→ **PROBLEM DESCRIPTION**: The lines to find are those in the entries that hold the word "down"; copy every one of them.

→ **DATA UNDER STUDY**:
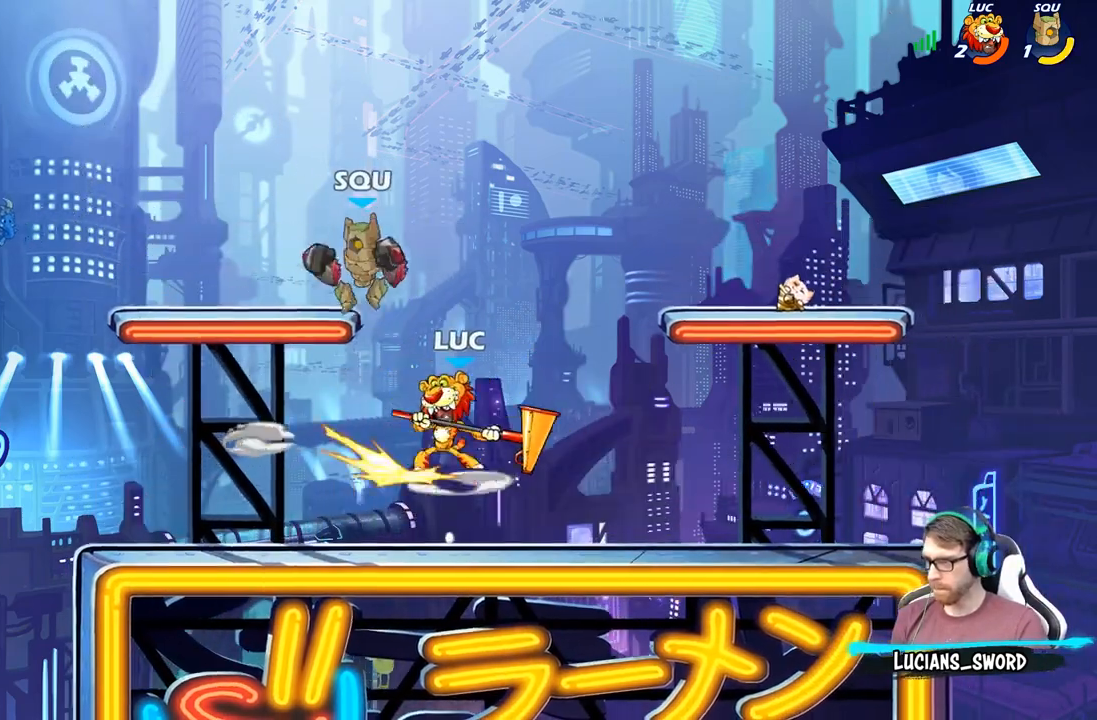
{"buttons": [], "left_stick": "center", "right_stick": "center", "events": [[250, "left_stick", "up-left"], [350, "left_stick", "center"], [383, "X", "down"], [467, "X", "up"]]}
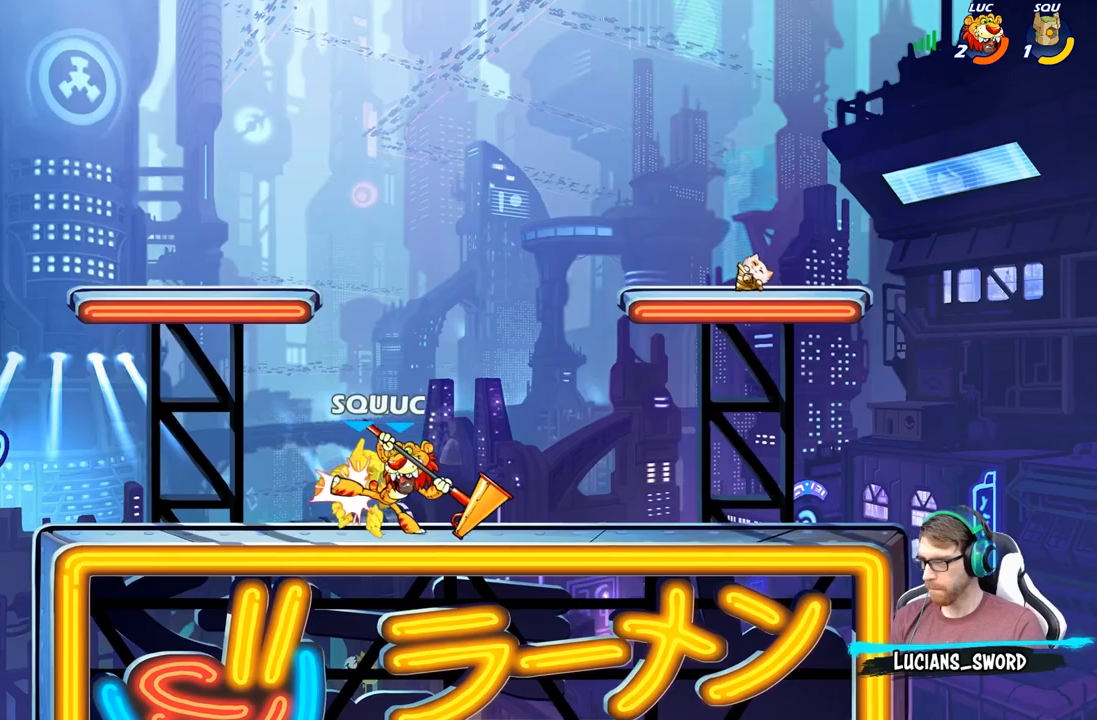
{"buttons": ["X"], "left_stick": "center", "right_stick": "center", "events": [[50, "X", "down"], [150, "X", "up"], [250, "X", "down"], [333, "X", "up"], [417, "X", "down"]]}
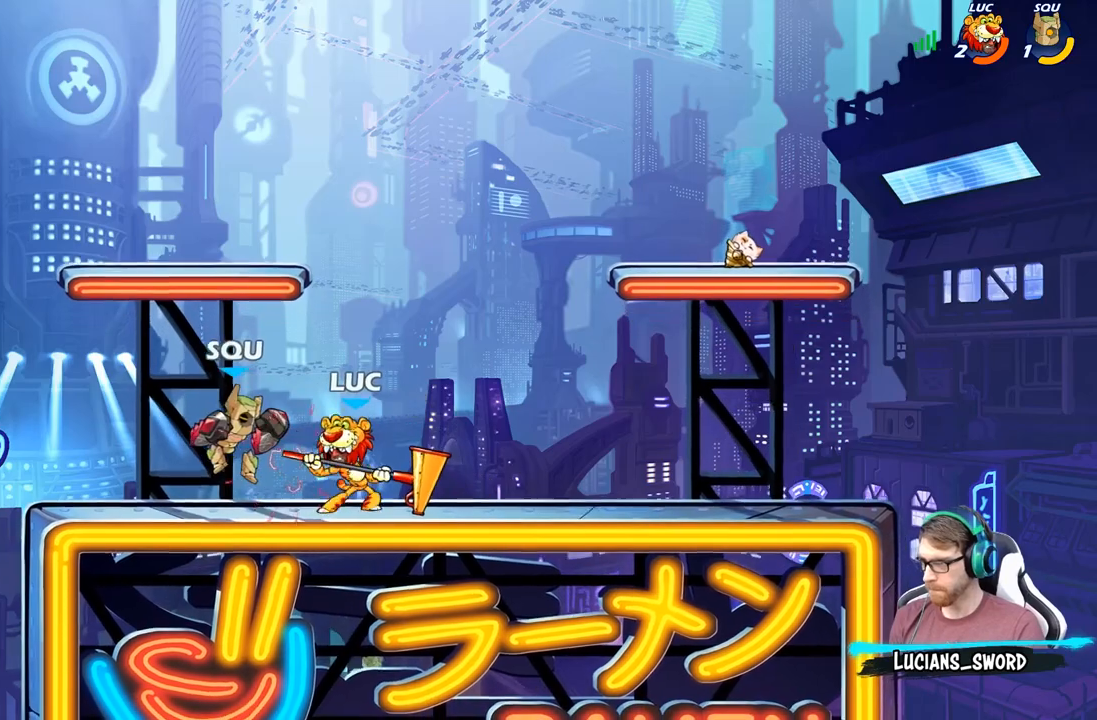
{"buttons": ["R2"], "left_stick": "left", "right_stick": "center", "events": [[33, "X", "up"], [100, "X", "down"], [283, "X", "up"], [367, "left_stick", "left"], [500, "R2", "down"]]}
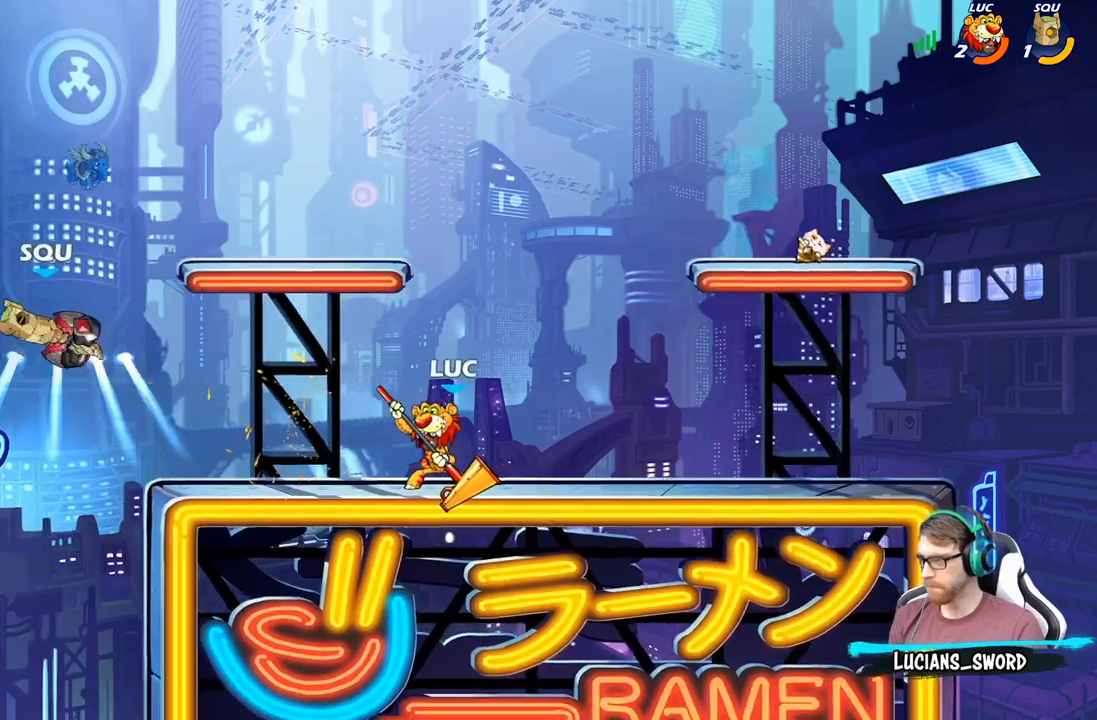
{"buttons": [], "left_stick": "left", "right_stick": "center", "events": [[133, "B", "down"], [150, "R2", "up"], [267, "B", "up"]]}
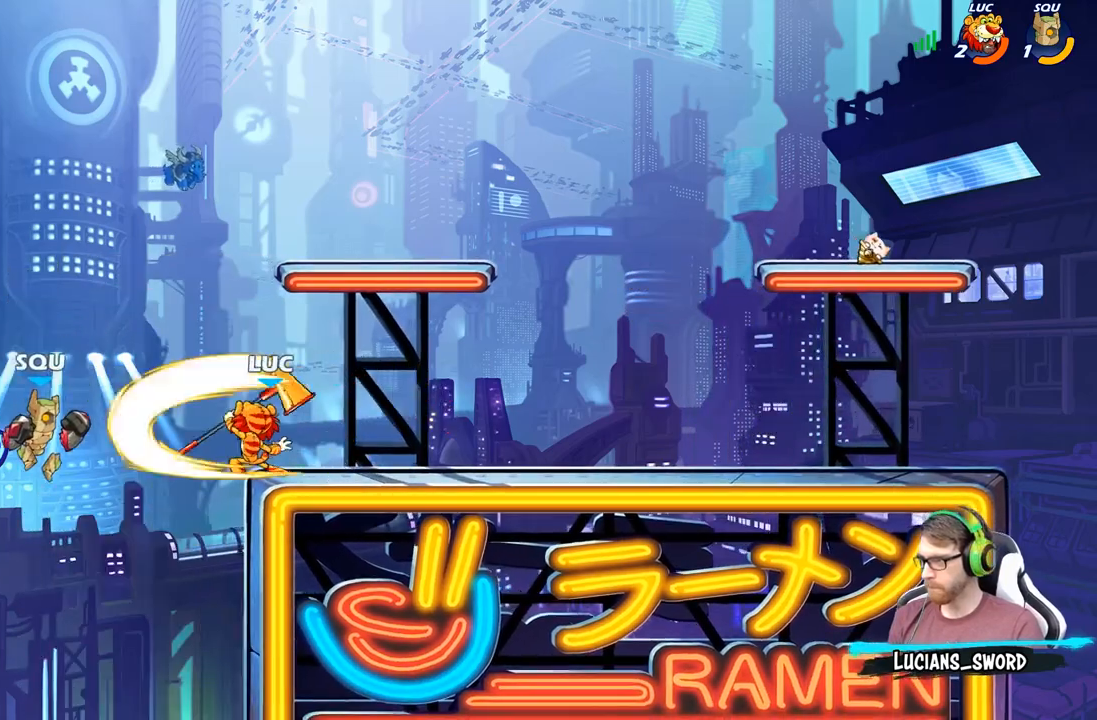
{"buttons": [], "left_stick": "right", "right_stick": "center", "events": [[200, "left_stick", "center"], [483, "left_stick", "right"]]}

→ **FINISHED TASK**:
{"buttons": [], "left_stick": "center", "right_stick": "center", "events": [[250, "left_stick", "up-left"], [350, "left_stick", "center"], [383, "X", "down"], [467, "X", "up"]]}
{"buttons": ["X"], "left_stick": "center", "right_stick": "center", "events": [[50, "X", "down"], [150, "X", "up"], [250, "X", "down"], [333, "X", "up"], [417, "X", "down"]]}
{"buttons": ["R2"], "left_stick": "left", "right_stick": "center", "events": [[33, "X", "up"], [100, "X", "down"], [283, "X", "up"], [367, "left_stick", "left"], [500, "R2", "down"]]}
{"buttons": [], "left_stick": "left", "right_stick": "center", "events": [[133, "B", "down"], [150, "R2", "up"], [267, "B", "up"]]}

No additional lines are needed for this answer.